Generics are expected to continue growing and penetrating the Mexican market. “The country’s economic conditions do not allow people access to patented products but for those with enough purchasing power, branded generics represent significant savings in out-of-pocket spending,” says Abad.
Mexico is gradually becoming a generics manufacturing powerhouse. The country now ranks as the 25th-largest manufacturer in the world with a production valued at US$4.74 billion in 2017, according to ProMéxico. The country now has 795 pharmaceutical companies, according to INEGI, most of them clustered in three states: Mexico City, Jalisco and State of Mexico. The sector now represents 1.4 percent of the country’s manufacturing GDP. Moreover, Mexican production of generics is expected to increase and reach a value of US$9.48 billion by 2025, according to ANAFAM.
There are bumps on the road, however.
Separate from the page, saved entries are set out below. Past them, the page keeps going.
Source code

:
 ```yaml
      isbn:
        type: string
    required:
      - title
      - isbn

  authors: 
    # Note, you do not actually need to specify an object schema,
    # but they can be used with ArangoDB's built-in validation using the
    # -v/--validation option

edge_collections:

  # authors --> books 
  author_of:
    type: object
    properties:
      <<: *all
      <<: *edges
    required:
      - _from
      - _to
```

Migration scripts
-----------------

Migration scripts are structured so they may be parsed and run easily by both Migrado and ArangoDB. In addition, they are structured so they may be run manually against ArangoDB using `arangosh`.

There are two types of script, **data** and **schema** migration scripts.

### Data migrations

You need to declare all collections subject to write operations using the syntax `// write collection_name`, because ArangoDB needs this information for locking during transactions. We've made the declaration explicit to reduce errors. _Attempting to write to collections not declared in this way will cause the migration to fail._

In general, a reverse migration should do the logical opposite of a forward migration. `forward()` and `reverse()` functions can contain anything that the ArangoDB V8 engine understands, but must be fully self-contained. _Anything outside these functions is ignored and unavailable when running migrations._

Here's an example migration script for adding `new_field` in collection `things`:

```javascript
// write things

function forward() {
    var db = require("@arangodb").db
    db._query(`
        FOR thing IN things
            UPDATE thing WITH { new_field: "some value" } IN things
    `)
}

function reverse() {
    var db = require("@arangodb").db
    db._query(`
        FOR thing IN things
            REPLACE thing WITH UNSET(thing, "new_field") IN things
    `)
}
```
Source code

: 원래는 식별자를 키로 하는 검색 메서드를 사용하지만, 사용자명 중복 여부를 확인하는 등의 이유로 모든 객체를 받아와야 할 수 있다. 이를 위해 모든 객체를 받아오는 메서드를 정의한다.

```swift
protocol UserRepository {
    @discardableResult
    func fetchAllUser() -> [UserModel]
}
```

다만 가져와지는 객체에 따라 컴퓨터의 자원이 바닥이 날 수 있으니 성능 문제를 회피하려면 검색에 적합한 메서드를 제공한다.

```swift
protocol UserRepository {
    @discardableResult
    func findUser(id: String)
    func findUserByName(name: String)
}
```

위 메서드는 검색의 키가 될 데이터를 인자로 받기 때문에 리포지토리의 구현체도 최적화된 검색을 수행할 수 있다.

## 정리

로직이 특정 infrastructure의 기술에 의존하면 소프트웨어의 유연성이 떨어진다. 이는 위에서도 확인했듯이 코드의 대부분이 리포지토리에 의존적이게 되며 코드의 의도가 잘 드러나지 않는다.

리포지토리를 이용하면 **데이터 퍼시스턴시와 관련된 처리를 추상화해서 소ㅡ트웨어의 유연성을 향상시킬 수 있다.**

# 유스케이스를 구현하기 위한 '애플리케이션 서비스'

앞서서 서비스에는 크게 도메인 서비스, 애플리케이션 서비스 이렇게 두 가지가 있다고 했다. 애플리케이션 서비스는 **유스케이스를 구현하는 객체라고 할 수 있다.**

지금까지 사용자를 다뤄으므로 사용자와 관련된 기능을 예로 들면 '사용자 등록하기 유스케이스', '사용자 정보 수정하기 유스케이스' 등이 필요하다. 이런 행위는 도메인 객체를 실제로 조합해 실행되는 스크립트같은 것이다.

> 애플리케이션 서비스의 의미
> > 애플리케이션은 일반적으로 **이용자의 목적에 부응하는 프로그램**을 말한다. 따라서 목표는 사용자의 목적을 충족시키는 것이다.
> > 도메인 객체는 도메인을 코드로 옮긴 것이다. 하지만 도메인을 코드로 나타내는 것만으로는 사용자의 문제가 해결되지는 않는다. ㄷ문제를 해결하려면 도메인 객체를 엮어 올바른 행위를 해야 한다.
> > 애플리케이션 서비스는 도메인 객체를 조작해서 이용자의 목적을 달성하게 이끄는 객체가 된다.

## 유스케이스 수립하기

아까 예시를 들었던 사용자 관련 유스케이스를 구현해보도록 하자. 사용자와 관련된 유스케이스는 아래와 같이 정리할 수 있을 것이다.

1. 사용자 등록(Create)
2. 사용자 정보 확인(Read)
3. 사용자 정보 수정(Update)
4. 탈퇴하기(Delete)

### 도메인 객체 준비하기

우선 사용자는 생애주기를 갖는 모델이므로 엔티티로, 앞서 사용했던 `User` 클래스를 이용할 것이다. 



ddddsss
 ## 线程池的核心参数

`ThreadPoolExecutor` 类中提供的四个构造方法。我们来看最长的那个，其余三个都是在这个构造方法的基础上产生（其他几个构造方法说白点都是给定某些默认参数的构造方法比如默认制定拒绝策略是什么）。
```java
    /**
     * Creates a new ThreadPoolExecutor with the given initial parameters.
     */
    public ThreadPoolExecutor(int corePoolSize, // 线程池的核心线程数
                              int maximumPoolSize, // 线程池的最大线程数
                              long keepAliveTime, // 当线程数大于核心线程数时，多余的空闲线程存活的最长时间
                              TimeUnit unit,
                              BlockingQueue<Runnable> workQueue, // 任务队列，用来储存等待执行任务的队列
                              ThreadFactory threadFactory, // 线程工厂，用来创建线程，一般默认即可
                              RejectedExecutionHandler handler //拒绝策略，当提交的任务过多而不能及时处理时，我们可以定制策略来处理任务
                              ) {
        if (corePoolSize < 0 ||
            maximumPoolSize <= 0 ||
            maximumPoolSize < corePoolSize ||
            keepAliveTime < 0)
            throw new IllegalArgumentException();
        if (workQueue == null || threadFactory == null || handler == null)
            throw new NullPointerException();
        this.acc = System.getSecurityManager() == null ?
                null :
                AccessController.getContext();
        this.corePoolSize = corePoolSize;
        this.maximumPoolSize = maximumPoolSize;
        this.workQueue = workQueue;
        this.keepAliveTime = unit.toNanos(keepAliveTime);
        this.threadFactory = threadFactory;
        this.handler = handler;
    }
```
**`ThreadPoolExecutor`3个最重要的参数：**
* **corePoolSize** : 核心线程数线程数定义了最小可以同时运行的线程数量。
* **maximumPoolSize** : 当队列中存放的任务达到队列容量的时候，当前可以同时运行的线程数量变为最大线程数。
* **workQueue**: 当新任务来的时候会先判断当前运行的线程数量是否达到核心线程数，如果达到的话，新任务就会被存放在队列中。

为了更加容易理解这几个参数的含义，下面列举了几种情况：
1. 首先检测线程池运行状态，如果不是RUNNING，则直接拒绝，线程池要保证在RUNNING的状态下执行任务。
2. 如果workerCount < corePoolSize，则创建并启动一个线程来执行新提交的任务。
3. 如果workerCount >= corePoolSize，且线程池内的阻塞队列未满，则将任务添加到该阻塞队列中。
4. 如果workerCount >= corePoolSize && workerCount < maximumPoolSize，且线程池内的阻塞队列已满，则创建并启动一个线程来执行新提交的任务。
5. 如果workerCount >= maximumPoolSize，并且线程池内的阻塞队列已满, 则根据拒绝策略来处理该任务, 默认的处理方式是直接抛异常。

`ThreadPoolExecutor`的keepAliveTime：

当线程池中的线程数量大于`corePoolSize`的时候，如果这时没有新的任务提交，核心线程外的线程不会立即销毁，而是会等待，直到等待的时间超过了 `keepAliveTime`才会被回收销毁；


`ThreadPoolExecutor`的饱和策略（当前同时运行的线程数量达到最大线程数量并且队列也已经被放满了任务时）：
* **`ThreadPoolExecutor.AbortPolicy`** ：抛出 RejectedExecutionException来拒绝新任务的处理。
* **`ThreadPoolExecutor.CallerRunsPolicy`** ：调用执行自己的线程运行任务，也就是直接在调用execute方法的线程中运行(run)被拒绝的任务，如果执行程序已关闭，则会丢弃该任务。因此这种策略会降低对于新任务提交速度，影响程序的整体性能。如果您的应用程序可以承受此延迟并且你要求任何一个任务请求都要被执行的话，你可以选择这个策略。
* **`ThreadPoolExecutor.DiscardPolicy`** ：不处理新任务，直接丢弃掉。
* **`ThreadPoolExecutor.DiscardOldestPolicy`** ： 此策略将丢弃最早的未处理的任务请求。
First, “the linkage process for patents is extremely unclear and inefficient,” explains Maciel. The second is the USMCA’s additional 10-year protection for data on biotechnological products, which may delay the introduction of biosimilars. Finally, the latest medication tender held in June 2019 which reduced prices by 8 percent and separated distribution from manufacturing. The tender was heavily criticized for accepting bids from Asian countries, as local manufacturers claim that those products are less expensive but follow unethical manufacturing practices.
While there are challenges, there are also opportunities for generics. For instance, during this tender “62 percent of the product keys were deserted, which will create a shortage of medications at public institutions that will force patients to head to the private sector,” says Maciel. Mexico’s growing population will need a large number of medicines, especially as people get older and waistlines keep increasing.